◆ Text shown
My intuition is that the top few notches are satisficing, whereas all lower ratings are varying degrees of non-satisficing. The degree to which everything tends to cluster at the top represents the degree to which everything is satisfactory for practical purposes. In situations where the majority of the rated things are not satisfactory (like the Putnam - nothing less than a correct proof is truly satisfactory), the ratings will cluster near the bottom.
For example, compare motels to hotels. Motels always have fewer stars, because motels in general are worse. Whereas, say, video games will tend to cluster at the top because video games in general are satisfactorily fun.
Or, think Humanities vs. Engineering grades. Humanities students in general satisfy the requirements to be historians and writers or liberal-arts-educated-white-collar workers more than Engineering students satisfy the requirements to be engineers.
This is what I was trying to convey when I said it might be another example of the problem.
I think it's reasonable, in many contexts, to say that achieving 75% of the highest possible score on an exam should earn you what most people think of as a C grade (that is, good enough to proceed with the next part of your education, but not good enough to be competitive).

◆ Records to process
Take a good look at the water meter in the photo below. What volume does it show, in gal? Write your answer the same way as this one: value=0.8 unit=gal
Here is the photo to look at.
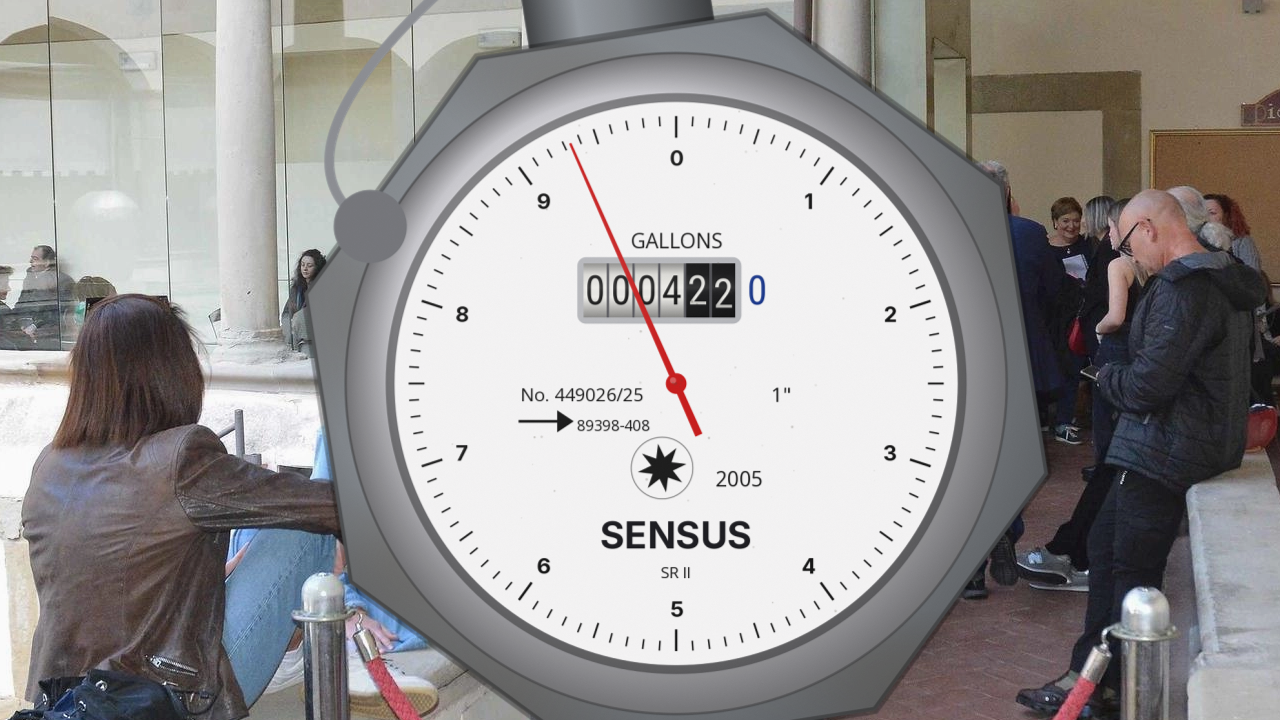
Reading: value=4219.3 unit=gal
* * *
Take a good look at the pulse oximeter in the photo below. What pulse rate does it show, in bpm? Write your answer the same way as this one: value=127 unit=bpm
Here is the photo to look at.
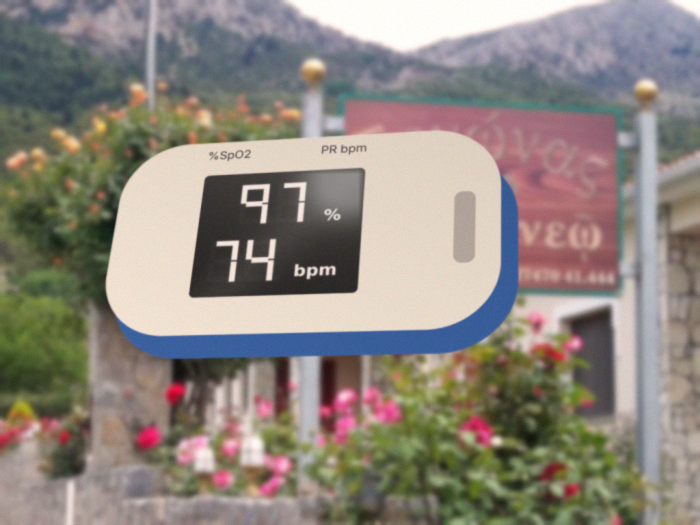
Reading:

◆ Exercise instructions
(1) Please copy out the part of the records that opens with the line containing "Take a good look at the water" and closes with the line containing "Reading: value=4219.3 unit=gal", including both of those lines, and omit the pictures.
(2) Resume the passage on rating scales and grades after its last sentence.

◆ Responses per task
(1)
Take a good look at the water meter in the photo below. What volume does it show, in gal? Write your answer the same way as this one: value=0.8 unit=gal
Here is the photo to look at.
Reading: value=4219.3 unit=gal

(2)
I would say that games are different. There is not, as far as I know, a quantitative rubric for scoring a game. A 6/10 rating on a game does not indicate that the game meets 60% of the requirements for a perfect game. It really just means that it's similar in quality to other games that have received the same score, and usually a 6/10 game is pretty lousy. I found a histogram of scores on metacritic:
http://www.giantbomb.com/profile/dry_carton/blog/metacritic-score-distribution-graphs/82409/
The peak of the distributions seems to be around 80%, while I'd eyeball the median to be around 70-75%. There is a long tail of bad games. You may be right that this distribution does, in some sense, reflect the actual distribution of game quality. My complaint is that this scoring system is good at resolving bad games from truly awful games from comically terrible games, but it is bad at resolving a good game from a mediocre game.
What I think it should be is a percentile-based score, like Lumifer describes:
Then again, maybe it's difficult to discern a difference in quality between a 60th percentile game and an 80th percentile game.
Oh right, I didn't read carefully sorry.